Het standpunt van appellante dat zij zich frequent moet verschonen, daarom veelvuldig het toilet moet bezoeken en dat zij daarom op 27 januari 2015 niet geschikt is om de functie van inpakster van koekjes te verrichten, vindt geen bevestiging in de aanwezige medische informatie waarover de verzekeringsarts bezwaar en beroep bij de beoordeling beschikte en volgt ook niet uit het in hoger beroep overgelegde huisartsenjournaal. Uit dit journaal kan worden afgeleid dat appellante in oktober 2014 bij de MDL-arts is geweest, maar niet dat een melding is gemaakt van incontinentie voor faeces. Zoals de verzekeringsarts bezwaar en beroep overtuigend heeft gemotiveerd zou dit wel in de lijn der verwachting hebben gelegen als dit een probleem van een dergelijke omvang zou zijn. Dat uit het rapport van de arbeidsdeskundige van 23 februari 2017 zou volgen dat appellante ook op 27 januari 2015 niet geschikt kan worden geacht om te worden belast met gangbare arbeid, wordt ten slotte niet gevolgd. Dit rapport is opgesteld in het kader van een latere ziekmelding en bevat geen aanknopingspunten om aan te nemen dat al op een eerdere datum sprake was van een verslechtering van de gezondheidstoestand van appellante.
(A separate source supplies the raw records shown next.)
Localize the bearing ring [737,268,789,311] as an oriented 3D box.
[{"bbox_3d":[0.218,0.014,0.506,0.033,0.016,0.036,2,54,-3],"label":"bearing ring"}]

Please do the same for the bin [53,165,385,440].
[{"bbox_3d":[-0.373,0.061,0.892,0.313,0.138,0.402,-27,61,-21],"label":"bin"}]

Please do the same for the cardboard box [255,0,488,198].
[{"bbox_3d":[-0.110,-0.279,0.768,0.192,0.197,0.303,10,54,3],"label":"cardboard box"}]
5. De overwegingen in 4.2 en 4.3 leiden tot de conclusie dat het Uwv terecht het recht op ziekengeld per 27 januari 2015 heeft beëindigd. Het hoger beroep slaagt niet zodat de aangevallen uitspraak moet worden bevestigd.
6. Voor een veroordeling in de proceskosten bestaat geen aanleiding.

BESLISSING

De Centrale Raad van Beroep bevestigt de aangevallen uitspraak.
Deze uitspraak is gedaan door E.W. Akkerman, in tegenwoordigheid van C.M. van de Ven als griffier. De beslissing is uitgesproken in het openbaar op 20 december 2019.